SLEEPY HOLLOW, N.Y. (WCBS 880) — Just in time for Halloween, WCBS 880's Sean Adams takes a look back at the history of a cherished and spooky American classic with roots in the New York area.
When America's first celebrated storyteller, Washington Irving, penned "The Legend of Sleepy Hollow" 200 years ago, it was not necessarily conceived as a Halloween ghost story.
The tale of lanky pedagogue Ichabod Crane and his hapless encounter with the purported headless ghost of a Hessian trooper was more of a social commentary and exploration of post-Revolutionary War fear in the Dutch enclave around Tarrytown.

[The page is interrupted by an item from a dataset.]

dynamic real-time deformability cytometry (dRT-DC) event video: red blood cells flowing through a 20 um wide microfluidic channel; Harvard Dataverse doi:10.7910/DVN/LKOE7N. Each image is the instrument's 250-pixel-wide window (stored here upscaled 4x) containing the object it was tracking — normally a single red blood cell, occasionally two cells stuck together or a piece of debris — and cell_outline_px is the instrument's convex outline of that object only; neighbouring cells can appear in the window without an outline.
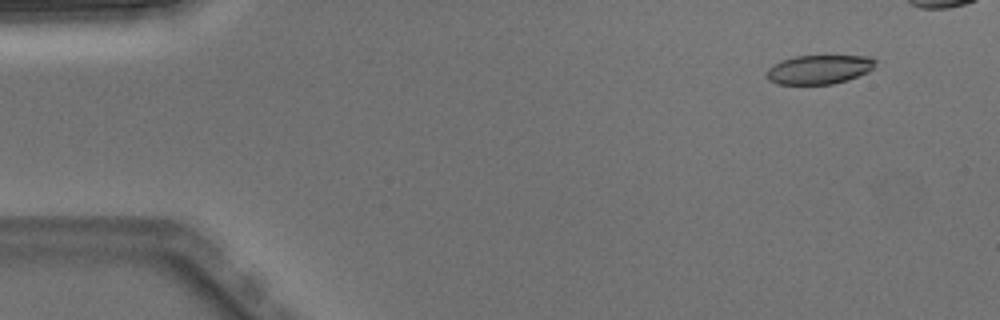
{"species": "Egyptian fruit bat (a non-hibernating species)", "species_latin": "Rousettus aegyptiacus", "temperature_condition": "warm", "stored_images_in_passage": 6, "camera_frame_rate_fps": 3000, "um_per_image_px": 0.085, "animal": {"sex": "male"}, "frame": {"image": 1, "passage_image": 1, "time_ms": 0.0, "image_size_px": [1000, 320], "cell_outline_px": [[876, 64], [868, 72], [848, 80], [832, 84], [776, 84], [768, 80], [768, 68], [772, 64], [780, 60], [792, 56], [872, 56], [876, 60]], "centroid_in_image_um": [69.62, 5.9], "position_along_channel_um": 15.4, "area_um2": 18.55}}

"Before it became Halloween, which didn't happen until the end of the 19th and beginning of the 20th Century, it was mostly regarded as a story of the American Revolution, which reminded people of the fear of the Hessian, the German troops, that had no kindred feeling the way British might toward American colonists. Therefore they were the most feared people," said Louisiana State University professor Andrew Burstein, who wrote the Irving biography "The Original Knickerbocker: The Life of Washington Irving."

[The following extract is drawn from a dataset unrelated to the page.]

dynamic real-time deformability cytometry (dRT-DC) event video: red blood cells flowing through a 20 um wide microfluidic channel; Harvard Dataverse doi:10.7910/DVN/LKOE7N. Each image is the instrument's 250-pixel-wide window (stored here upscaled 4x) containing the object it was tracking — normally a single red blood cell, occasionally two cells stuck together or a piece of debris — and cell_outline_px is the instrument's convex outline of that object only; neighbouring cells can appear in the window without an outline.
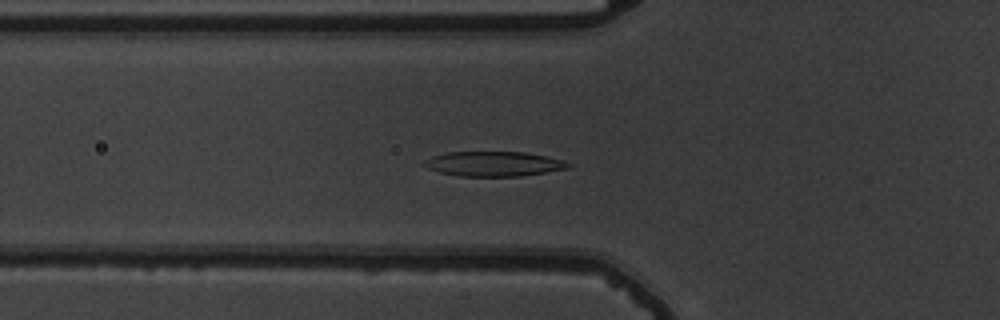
{"species": "common noctule bat (a hibernating species)", "species_latin": "Nyctalus noctula", "temperature_condition": "warm", "stored_images_in_passage": 54, "camera_frame_rate_fps": 3000, "um_per_image_px": 0.085, "animal": {"sex": "male", "body_mass_g": 19.5, "forearm_length_mm": 54.6}, "frame": {"image": 1, "passage_image": 19, "time_ms": 6.0, "image_size_px": [1000, 320], "cell_outline_px": [[572, 168], [520, 176], [456, 176], [440, 172], [428, 168], [420, 164], [424, 160], [432, 156], [448, 152], [524, 152], [564, 160], [572, 164]], "centroid_in_image_um": [41.96, 13.93], "position_along_channel_um": 83.8, "area_um2": 20.92}}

Over time, the headless horseman became a Halloween staple forever linking the Hudson Valley's Sleepy Hollow, where Irving is buried, with the ghastly, galloping ghost.

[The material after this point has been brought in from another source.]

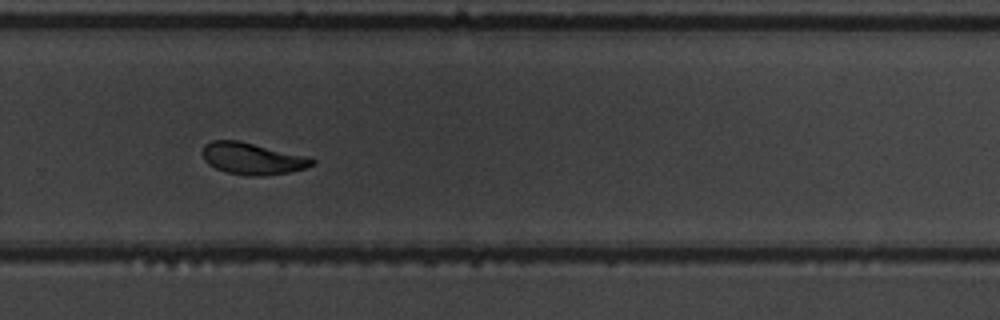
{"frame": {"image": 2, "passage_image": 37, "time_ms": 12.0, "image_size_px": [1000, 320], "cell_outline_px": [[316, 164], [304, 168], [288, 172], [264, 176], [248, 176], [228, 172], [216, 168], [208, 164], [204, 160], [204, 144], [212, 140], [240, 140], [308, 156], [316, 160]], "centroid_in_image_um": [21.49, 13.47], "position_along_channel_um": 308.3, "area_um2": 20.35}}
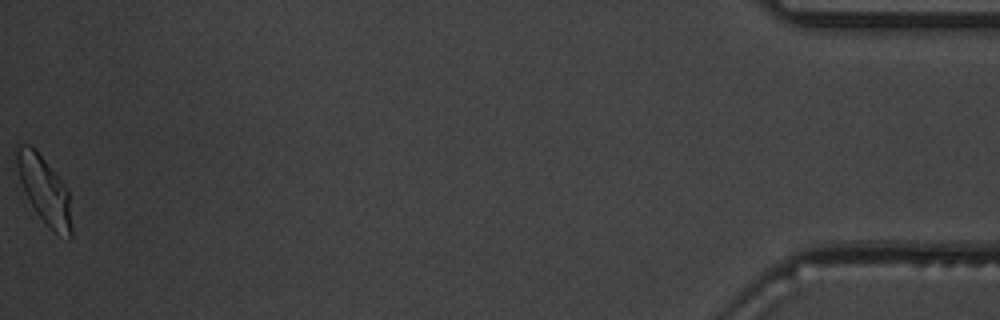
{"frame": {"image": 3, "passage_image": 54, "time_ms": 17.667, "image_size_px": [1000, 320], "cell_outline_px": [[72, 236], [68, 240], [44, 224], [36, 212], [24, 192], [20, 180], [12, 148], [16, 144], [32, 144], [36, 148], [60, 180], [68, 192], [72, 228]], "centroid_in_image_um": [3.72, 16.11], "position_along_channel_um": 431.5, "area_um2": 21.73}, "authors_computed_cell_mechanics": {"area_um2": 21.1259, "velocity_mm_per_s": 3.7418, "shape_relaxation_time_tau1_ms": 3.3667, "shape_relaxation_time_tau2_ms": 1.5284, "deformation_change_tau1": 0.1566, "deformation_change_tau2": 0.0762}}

"The Legend of Sleepy Hollow" was adapted into a 1999 Tim Burton film with Johnny Depp in the starring role. It was full of beheadings and gore, but as Burstein notes, Irving didn't write about violence.
"It's only the modern imagination that has taken it to that level. It was more of the mockery that sort of the reader understands that the fear in the mind of Ichabod Crane is an outlandish fear," Burstein said.
From the whimsical imagination of Irving, "The Legend of Sleepy Hollow" continues to haunt, amuse and entertain two centuries later.